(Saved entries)
'''

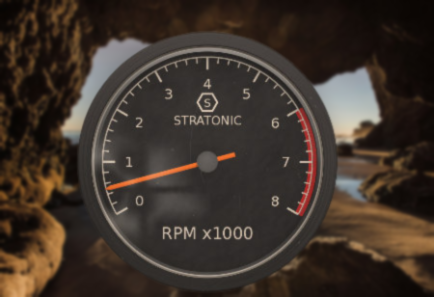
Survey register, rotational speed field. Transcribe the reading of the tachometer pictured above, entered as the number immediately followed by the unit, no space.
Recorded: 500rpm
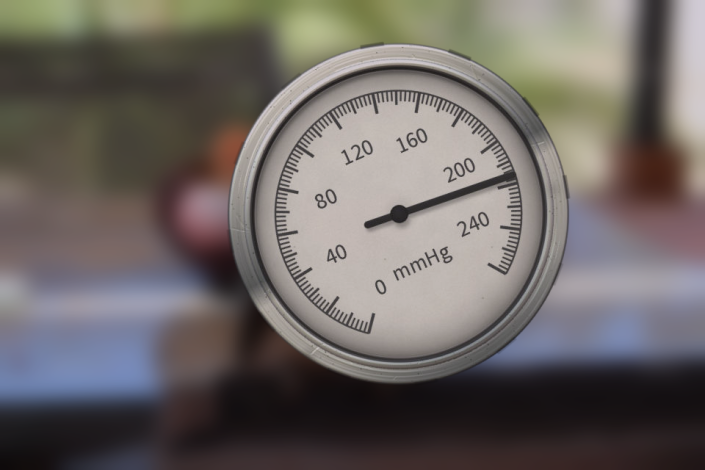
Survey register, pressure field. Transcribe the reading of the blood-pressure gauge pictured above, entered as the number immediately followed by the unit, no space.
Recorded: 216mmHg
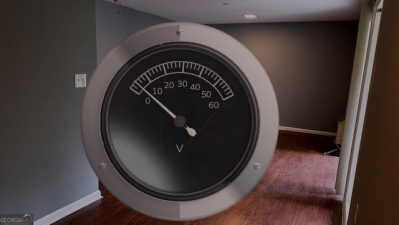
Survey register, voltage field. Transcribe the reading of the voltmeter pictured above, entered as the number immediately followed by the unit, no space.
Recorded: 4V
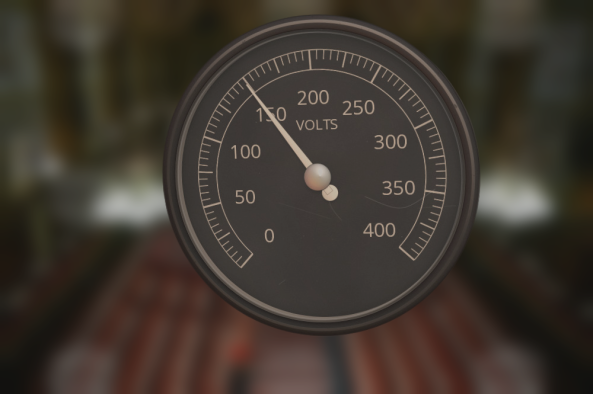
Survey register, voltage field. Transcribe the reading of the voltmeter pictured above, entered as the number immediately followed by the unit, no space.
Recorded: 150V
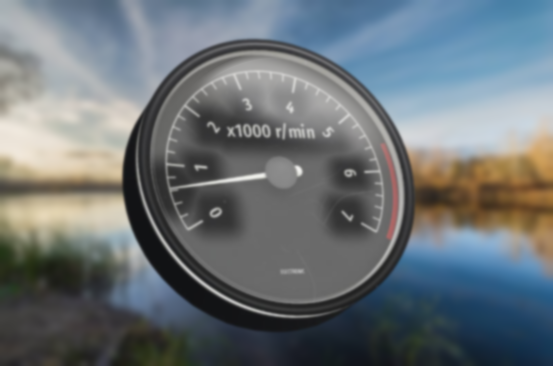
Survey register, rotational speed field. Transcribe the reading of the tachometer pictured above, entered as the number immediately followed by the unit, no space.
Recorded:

'''
'''

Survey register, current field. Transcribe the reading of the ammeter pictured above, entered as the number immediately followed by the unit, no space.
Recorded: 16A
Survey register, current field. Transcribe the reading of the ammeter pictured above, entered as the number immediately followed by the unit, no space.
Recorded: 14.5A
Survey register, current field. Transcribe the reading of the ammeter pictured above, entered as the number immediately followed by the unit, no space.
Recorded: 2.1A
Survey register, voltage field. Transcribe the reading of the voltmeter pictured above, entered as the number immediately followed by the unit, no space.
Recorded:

'''
'''

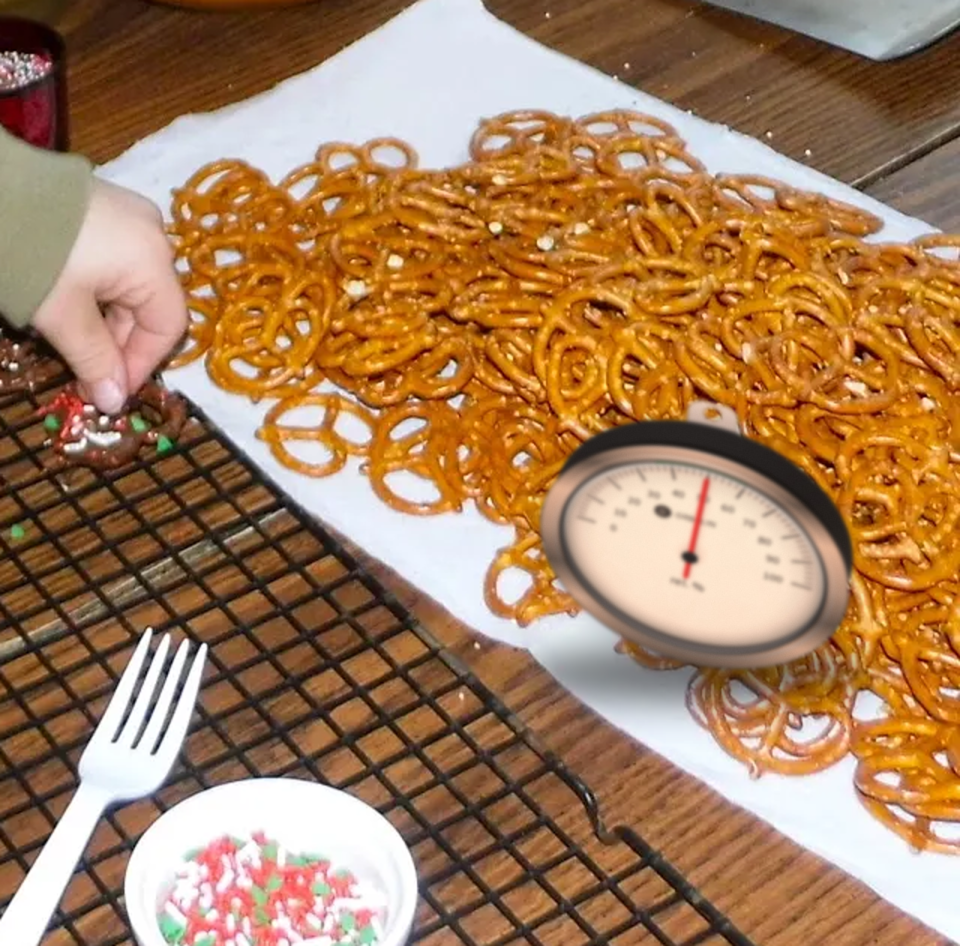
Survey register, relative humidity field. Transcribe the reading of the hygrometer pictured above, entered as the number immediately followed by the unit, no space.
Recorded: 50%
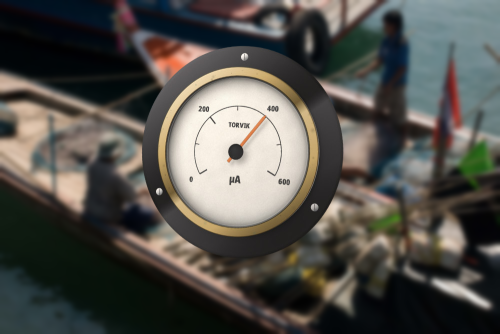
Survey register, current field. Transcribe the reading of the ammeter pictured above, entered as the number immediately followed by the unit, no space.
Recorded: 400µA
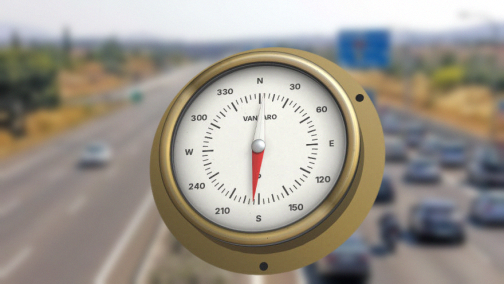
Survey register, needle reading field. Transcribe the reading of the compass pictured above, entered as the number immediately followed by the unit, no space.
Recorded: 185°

'''

*EXERCISE*
Which rows above contain the string "Recorded"? Extract each of them in full.

*YOUR RESPONSE*
Recorded: 500rpm
Recorded: 216mmHg
Recorded: 4V
Recorded: 150V
Recorded:
Recorded: 16A
Recorded: 14.5A
Recorded: 2.1A
Recorded:
Recorded: 50%
Recorded: 400µA
Recorded: 185°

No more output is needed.